Scranton, the 76,000-population seat of Lackawanna County in northeast Pennsylvania, has been working to restore its credit reputation since the City Council defaulted on a $1 million, city-guaranteed parking authority bond payment in June 2012. The city has since repaid the debt.

The city's last bond rating, a junk-level BB-minus from Standard & Poor's, was withdrawn at Scranton's request in 2011.

"We're in much better shape than a year ago," Mayor William Courtright told reporters on a conference call Monday. Courtright last year laid out a three-year plan in conjunction with consultants HJA Strategies of Hackensack, N.J., and Public Financial Management of Philadelphia.

Courtright's proposed $132.2 million budget for fiscal 2016 is before the City Council, which is expected to vote on the spending plan Dec. 3. It calls for a 5.7% property tax increase, down slightly from the anticipated 6%. The three-year plan called for tax hikes of roughly 18% for fiscal 2015 followed by 6 percent for each of the following two years.

Scranton still faces a debt that the Pennsylvania Economy League, its coordinator under the state-sponsored Act 47 workout program for distressed communities, has estimated at $1.6 million.

"The capital markets, when they look at Scranton, will look at how well they implement their recovery plan," William Rhodes, the public finance chairman at Philadelphia law firm Ballard Spahr LLP, said in July.

The budget is a bridge toward financial stability in the city, said Bulzoni, who plans to leave early next month to return to private banking.

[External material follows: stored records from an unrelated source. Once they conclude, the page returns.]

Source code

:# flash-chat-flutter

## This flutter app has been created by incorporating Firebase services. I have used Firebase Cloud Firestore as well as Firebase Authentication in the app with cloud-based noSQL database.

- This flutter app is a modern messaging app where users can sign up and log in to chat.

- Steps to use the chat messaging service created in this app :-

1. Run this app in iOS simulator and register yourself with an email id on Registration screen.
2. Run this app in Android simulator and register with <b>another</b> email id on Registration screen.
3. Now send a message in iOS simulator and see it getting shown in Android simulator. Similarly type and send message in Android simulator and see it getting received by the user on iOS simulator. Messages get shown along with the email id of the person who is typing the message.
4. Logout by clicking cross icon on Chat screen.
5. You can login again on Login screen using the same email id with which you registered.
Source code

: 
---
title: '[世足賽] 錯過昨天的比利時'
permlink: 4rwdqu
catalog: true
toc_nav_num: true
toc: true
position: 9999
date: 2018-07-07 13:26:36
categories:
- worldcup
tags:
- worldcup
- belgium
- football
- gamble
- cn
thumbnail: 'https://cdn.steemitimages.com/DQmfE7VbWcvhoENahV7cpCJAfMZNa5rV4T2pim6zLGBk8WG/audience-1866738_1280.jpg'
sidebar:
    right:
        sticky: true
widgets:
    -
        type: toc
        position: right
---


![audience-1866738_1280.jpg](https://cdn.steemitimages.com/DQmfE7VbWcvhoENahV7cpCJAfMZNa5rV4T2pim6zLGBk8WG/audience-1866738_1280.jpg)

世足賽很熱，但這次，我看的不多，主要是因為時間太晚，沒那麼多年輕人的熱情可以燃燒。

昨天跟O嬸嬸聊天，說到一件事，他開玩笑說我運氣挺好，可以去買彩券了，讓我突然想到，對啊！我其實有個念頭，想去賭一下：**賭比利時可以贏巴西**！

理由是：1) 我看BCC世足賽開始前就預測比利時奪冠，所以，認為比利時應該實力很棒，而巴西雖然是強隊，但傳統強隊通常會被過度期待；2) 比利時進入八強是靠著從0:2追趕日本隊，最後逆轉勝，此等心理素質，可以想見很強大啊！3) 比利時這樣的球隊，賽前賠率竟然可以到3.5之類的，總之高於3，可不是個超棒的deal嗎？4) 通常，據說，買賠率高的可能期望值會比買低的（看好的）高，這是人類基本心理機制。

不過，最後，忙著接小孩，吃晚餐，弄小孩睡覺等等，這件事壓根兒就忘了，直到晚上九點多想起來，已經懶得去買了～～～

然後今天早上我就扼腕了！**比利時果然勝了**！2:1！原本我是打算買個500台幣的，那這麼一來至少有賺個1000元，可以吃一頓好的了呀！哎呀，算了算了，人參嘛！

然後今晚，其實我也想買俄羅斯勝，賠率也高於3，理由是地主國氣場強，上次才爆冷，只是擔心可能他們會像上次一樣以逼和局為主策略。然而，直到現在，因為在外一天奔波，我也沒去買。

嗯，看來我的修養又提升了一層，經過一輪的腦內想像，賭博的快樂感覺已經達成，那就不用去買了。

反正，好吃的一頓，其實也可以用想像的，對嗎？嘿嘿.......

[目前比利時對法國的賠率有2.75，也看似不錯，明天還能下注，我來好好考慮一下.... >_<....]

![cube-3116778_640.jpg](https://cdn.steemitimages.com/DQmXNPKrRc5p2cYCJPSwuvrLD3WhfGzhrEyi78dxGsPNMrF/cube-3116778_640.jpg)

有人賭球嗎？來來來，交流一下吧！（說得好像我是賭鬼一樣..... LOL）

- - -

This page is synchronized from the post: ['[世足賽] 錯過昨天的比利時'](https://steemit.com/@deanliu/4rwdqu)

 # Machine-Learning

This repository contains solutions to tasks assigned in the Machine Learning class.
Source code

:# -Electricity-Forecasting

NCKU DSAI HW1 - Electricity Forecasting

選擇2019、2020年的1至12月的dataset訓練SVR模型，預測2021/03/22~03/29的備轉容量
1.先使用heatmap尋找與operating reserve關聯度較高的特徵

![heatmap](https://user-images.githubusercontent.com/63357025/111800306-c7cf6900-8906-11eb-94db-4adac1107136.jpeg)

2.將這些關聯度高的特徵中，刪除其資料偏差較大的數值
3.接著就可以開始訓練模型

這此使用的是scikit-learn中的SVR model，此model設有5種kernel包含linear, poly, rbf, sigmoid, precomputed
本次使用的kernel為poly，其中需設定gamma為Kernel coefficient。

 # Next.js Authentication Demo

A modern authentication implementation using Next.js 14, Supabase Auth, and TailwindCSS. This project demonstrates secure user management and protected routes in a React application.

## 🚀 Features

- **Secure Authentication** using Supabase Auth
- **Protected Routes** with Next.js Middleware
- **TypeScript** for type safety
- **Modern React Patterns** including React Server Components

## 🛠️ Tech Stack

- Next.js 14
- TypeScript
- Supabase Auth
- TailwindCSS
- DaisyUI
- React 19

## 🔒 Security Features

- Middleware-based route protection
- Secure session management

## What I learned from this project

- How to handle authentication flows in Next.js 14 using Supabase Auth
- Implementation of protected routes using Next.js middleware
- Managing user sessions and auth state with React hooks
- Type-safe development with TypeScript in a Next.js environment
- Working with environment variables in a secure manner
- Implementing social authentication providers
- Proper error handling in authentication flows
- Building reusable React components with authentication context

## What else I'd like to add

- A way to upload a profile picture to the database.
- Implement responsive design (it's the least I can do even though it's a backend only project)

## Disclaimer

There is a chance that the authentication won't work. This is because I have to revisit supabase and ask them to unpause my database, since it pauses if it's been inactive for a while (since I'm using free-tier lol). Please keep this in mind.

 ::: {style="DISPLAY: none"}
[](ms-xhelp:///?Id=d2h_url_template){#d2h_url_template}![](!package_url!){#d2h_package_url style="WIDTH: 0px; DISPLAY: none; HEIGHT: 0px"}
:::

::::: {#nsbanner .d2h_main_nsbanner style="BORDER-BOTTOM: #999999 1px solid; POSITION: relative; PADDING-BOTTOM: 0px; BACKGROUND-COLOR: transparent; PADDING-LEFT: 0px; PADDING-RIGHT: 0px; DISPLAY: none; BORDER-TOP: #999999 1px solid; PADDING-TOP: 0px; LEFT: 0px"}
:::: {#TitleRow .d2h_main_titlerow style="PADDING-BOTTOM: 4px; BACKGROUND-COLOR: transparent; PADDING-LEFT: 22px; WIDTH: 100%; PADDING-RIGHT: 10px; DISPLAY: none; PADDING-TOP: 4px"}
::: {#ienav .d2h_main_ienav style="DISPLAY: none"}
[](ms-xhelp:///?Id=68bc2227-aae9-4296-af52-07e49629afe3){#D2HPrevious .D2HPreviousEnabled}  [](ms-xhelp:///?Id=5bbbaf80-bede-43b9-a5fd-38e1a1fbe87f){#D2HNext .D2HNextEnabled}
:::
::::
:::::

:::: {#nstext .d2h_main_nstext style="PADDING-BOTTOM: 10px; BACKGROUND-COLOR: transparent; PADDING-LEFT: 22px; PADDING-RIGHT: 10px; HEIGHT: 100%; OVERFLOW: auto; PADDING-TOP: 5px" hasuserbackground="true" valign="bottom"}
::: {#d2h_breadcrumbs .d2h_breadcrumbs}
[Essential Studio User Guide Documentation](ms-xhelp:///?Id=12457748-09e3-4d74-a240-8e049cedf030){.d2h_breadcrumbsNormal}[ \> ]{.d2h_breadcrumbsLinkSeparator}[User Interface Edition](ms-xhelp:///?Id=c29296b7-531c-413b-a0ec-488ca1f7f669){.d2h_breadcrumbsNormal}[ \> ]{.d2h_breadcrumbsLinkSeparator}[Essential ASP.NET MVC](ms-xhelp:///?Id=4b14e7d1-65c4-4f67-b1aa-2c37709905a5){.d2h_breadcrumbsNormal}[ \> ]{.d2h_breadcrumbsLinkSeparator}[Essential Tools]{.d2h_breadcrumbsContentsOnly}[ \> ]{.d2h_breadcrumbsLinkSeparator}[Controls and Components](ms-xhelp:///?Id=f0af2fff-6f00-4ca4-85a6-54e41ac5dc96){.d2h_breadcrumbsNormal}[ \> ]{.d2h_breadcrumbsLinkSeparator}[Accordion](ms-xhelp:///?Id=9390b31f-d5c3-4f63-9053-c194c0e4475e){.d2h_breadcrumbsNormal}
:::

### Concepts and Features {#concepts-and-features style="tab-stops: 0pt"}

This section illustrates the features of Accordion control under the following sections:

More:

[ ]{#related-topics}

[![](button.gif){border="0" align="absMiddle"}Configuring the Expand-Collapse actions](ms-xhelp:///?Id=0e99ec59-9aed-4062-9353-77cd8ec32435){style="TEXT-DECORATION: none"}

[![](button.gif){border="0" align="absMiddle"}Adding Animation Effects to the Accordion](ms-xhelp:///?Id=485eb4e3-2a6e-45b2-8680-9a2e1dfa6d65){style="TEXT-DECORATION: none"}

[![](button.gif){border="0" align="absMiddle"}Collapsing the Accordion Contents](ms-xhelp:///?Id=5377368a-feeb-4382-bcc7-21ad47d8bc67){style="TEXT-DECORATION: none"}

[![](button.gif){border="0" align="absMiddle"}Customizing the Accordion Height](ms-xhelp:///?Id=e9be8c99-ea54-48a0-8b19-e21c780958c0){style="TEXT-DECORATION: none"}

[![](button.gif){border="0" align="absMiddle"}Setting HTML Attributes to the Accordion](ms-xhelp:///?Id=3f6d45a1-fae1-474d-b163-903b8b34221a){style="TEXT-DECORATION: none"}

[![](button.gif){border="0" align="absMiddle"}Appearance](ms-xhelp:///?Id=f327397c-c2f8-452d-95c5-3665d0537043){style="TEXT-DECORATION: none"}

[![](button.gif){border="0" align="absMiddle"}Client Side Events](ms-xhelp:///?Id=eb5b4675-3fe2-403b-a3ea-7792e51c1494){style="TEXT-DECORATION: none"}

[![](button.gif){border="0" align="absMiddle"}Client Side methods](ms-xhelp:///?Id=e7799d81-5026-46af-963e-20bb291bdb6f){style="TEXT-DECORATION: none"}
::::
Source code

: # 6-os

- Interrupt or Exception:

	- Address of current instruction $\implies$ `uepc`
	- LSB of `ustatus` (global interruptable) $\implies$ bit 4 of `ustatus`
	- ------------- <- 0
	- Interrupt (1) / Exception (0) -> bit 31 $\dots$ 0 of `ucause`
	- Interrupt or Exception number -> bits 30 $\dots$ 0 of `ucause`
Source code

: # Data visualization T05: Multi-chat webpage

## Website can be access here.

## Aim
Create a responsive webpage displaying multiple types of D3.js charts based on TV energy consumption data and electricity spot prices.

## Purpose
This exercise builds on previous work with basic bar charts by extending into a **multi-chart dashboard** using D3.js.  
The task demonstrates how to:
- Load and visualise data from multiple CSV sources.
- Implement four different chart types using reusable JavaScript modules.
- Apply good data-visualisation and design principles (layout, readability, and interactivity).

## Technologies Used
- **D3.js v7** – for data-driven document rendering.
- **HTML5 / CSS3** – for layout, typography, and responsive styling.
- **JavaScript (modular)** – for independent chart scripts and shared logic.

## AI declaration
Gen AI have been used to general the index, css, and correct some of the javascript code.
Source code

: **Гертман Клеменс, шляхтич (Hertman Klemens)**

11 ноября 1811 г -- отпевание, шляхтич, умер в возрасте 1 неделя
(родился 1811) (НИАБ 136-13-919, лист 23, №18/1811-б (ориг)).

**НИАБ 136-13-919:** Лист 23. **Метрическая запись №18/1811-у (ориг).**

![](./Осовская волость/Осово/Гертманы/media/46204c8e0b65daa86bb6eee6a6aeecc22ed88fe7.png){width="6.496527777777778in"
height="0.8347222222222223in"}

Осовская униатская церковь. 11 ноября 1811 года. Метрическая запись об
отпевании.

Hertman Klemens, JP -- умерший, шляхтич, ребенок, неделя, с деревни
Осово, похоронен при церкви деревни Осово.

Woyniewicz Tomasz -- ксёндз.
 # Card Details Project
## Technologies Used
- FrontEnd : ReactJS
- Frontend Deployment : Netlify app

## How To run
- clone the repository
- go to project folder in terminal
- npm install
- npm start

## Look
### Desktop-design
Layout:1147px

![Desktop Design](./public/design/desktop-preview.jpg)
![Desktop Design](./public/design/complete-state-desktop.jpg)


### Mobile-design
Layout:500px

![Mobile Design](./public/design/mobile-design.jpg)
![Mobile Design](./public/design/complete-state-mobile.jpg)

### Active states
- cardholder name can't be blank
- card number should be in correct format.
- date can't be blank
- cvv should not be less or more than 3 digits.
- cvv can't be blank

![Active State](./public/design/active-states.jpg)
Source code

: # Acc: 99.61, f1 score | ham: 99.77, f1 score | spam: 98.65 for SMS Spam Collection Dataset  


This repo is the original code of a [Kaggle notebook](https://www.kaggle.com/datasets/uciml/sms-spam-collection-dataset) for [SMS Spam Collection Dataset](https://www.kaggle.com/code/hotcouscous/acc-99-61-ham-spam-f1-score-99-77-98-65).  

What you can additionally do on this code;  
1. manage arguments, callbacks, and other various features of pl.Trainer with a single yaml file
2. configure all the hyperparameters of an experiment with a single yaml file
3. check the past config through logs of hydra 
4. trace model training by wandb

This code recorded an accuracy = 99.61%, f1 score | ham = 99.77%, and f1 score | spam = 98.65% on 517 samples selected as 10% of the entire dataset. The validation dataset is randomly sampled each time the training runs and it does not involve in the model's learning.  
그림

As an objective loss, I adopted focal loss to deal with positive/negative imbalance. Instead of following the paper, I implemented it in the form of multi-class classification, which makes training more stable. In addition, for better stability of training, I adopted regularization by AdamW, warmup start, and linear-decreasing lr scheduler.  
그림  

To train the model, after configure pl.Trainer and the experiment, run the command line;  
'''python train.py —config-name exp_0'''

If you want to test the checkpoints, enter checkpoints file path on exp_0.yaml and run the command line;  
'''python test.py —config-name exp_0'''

He came on board when Courtright, a former city tax collector and local businessman, took office in January 2014.

"We've taken some significant steps to improve the city's perception in the capital markets," said Bulzoni. "We've applied millage to debt service and we took care of debt that was defaulted. We've taken in a financial advisor of note in PFM, and HJA has provided some excellent guidance.

"And we're working on significant asset monetizations."

Scranton two months ago chose 501(c)(3) nonprofit National Development Council to run its parking garages and meters under a 40-year public-private partnership lease agreement designed to eliminate most related city-guaranteed debt. City officials are also exploring a sale of the sewer system.

Scranton is also working to control its chronic pension underfunding. State Auditor General Eugene DePasquale has categorized the city's pension funds as "severely distressed" and even warned that Scranton without a fix could go bankrupt in two years.

A DePasquale audit released in June said that unauthorized double-pension payouts helped dropped the city's funding level from 78% to 23% over the last decade.

City Solicitor Jason Shrive said Monday that city and union officials are discussing the pension funding problem.

"It's a mandatory subject of collective bargaining," he said. "We are working our hardest to reform the pension system. Further than that, I can't comment at this point."